Cornell University is again being sued by a male student who claims he was mistreated while being investigated for sexual misconduct.

The suit — which was filed in a federal district court on Wednesday, according to The Ithaca Journal — comes nearly four months after Cornell lost a similar case in January. In that case, a New York judge ruled that the University was “arbitrary” and “capricious” in refusing to investigate a male student’s claim of sexual misconduct against a female student who had in turn accused him of the same offense.

This decisive court loss was not the end of Cornell’s complicated relationship with Title IX — federal law that prohibits sex discrimination in education.

In early February, the Department of Education’s Office for Civil Rights opened its nation-leading sixth Title IX investigation against the University.
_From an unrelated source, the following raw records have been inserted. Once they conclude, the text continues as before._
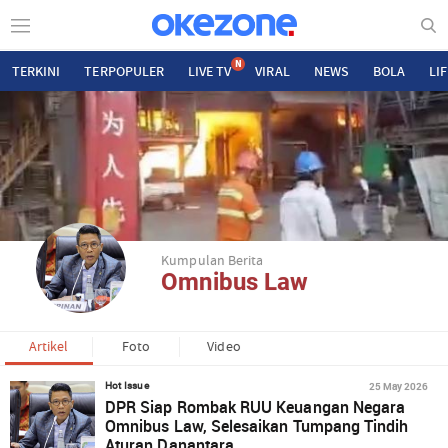
N
TERKINI
TERPOPULER
LIVE TV
VIRAL
NEWS
BOLA
LI
Kumpulan Berita
Omnibus Law
Artikel
Foto
Video
25 May 2026
Hot Issue
DPR Siap Rombak RUU Keuangan Negara
Omnibus Law, Selesaikan Tumpang Tindih
Aturan Danantara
A month later, in early March, participants in an open forum held by OCR investigators railed the University for its handling of sexual misconduct complaints.

In the new suit, the unidentified male complainant alleges that the University wrongfully suspended him, failed to give him due process in its investigation and improperly refused to investigate his own sexual misconduct allegations against the same woman who accused him of sexual misconduct, according to The Journal.

The complainant says that the University’s alleged mistreatment caused emotional distress and his grades to drop.

The suit also names as a defendant Jody Kunk-Czaplicki, according to The Journal. Kunk-Czaplicki was the University’s acting Judicial Administrator when the events that led to the suit took place, but she is no longer a staff member in the JA’s office, according to the JA’s website.

The suit singles out Kunk-Czaplicki in part because she issued a “non-negotiable temporary suspension” and a no-contact order against the male complainant without ever talking to him or informing him of the charges against him, according to The Journal.

Kunk-Czaplicki’s issue of temporary suspension was reversed on appeal, but her judgment was soon vindicated: University Title IX investigator Elizabeth McGrath recommended that the male student be suspended for at least a year, according to The Journal. The student complains in the suit that this decision was made “without any cross-examination,” The Journal reported.